Like Stan, I've had some very good luck with Super Clean. There is quite a bit of information from those of us using this product for removing decals up to full-strip-to-the-plastic type jobs. See here: 

http://www.mylargescale.com/Communi...rumid/23/postid/47917/view/topic/Default.aspx 

Best, 
TJ


----------



## Dan Pierce (Jan 2, 2008)

Sand blasting will work plus it gets rid of all the shiny surfaces that paint does not adhere to.


----------



## Guest (Nov 8, 2008)

I will take them off your hands Vic!!!!
Toad


----------



## Spule 4 (Jan 2, 2008)

Ah, I had watched those on eBay, but gave up, fearing the paint being thick. 

Simple Green seems to work on many plastics. 

BASF resins Luran S and Ultraform (the two plastics used by LGB, Luran was the older one with the nicer smell) are automotive plastics, so they are a bit more durable, but solvents can still do a number to them.


----------



## Guest (Nov 8, 2008)

Remember you screw it up I get them........








Toad


----------



## vsmith (Jan 2, 2008)

Thanks guys, I think I'll try the denatured alcohol to start, I'll need some to clean my never-used airbrush that I want to start experimenting with, so I can double duty what I buy.


If that doesnt work, I'll try the Superclean or the Scalecoat, I want to avoid the brake fluid as that stuff is a headache to clean up and dispose of properly. 


Toad, nice try


----------



## cudak888 (Mar 22, 2008)

I've used 90% isopropyl rubbing alcohol before on stock paintjobs (notably, an N-scale Life-Like F40PH).
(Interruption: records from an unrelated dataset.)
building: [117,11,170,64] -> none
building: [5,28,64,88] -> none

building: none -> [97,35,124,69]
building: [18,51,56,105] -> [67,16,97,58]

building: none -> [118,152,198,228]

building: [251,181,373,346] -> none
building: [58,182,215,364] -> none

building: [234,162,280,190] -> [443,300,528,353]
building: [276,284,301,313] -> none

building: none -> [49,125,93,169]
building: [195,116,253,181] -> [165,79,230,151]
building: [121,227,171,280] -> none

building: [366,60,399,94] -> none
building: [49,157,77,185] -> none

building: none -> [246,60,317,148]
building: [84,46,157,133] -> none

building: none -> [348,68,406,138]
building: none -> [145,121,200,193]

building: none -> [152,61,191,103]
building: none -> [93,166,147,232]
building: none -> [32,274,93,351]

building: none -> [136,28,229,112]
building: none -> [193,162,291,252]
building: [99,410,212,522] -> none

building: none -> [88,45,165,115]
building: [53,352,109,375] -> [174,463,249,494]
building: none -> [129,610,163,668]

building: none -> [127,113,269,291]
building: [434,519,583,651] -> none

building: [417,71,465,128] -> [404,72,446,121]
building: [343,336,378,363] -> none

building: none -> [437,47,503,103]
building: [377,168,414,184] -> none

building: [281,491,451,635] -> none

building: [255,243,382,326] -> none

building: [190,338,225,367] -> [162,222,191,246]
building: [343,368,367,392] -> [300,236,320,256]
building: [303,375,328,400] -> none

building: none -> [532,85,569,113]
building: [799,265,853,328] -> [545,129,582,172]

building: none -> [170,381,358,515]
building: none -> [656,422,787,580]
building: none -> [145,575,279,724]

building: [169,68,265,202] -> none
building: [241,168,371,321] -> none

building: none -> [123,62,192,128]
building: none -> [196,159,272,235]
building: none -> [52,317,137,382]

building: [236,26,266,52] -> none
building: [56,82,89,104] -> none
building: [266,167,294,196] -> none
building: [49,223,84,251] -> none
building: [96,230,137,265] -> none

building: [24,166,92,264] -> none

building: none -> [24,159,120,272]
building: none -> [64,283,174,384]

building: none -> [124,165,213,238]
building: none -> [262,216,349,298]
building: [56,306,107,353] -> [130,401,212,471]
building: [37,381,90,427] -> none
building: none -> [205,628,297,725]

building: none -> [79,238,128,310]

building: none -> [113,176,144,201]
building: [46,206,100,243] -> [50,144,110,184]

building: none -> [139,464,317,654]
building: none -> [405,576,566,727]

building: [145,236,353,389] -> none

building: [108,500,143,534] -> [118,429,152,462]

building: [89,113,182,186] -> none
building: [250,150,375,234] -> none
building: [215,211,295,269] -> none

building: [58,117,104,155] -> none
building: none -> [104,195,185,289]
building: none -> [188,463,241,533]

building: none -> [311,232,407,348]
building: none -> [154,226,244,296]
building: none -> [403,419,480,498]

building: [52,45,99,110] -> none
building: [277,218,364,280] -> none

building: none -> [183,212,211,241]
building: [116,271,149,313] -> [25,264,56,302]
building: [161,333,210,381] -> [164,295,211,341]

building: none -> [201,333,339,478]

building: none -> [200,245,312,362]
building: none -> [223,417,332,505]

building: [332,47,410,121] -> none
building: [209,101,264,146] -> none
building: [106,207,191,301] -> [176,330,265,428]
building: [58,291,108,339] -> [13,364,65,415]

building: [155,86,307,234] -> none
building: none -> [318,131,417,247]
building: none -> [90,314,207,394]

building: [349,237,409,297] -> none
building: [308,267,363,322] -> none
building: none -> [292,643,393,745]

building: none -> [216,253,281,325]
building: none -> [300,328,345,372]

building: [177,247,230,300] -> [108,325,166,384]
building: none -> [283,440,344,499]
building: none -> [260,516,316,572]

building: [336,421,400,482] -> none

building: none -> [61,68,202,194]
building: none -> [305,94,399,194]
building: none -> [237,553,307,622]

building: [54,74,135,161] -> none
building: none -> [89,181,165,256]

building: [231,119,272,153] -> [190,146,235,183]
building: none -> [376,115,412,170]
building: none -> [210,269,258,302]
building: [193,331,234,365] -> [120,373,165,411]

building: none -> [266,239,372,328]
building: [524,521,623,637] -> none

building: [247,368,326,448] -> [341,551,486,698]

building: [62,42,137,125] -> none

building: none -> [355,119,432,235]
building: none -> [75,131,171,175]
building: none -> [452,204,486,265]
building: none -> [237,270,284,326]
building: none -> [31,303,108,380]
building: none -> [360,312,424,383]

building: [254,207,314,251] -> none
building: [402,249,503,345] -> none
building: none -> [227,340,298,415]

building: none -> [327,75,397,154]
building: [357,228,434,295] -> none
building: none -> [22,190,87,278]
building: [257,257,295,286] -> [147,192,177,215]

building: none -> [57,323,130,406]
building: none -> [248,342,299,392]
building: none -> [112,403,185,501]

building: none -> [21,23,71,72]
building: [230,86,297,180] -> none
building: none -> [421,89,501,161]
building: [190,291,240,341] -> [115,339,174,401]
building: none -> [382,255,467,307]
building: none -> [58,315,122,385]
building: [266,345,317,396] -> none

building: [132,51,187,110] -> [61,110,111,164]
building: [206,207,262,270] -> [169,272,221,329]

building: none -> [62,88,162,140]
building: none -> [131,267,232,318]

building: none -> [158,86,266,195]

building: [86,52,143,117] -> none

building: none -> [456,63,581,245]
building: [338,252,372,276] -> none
Peeled the paint off as if it were a skin, and never harmed the plastic. Don't know how well it would respond to cheap spray paint though - probably faster then the stock paint I was fiddling with. 

-Kurt


----------



## Guest (Nov 9, 2008)

Posted By vsmith on 11/09/2008 8:13 AM 

Toad, nice try











Oh I am tryn









Toad


----------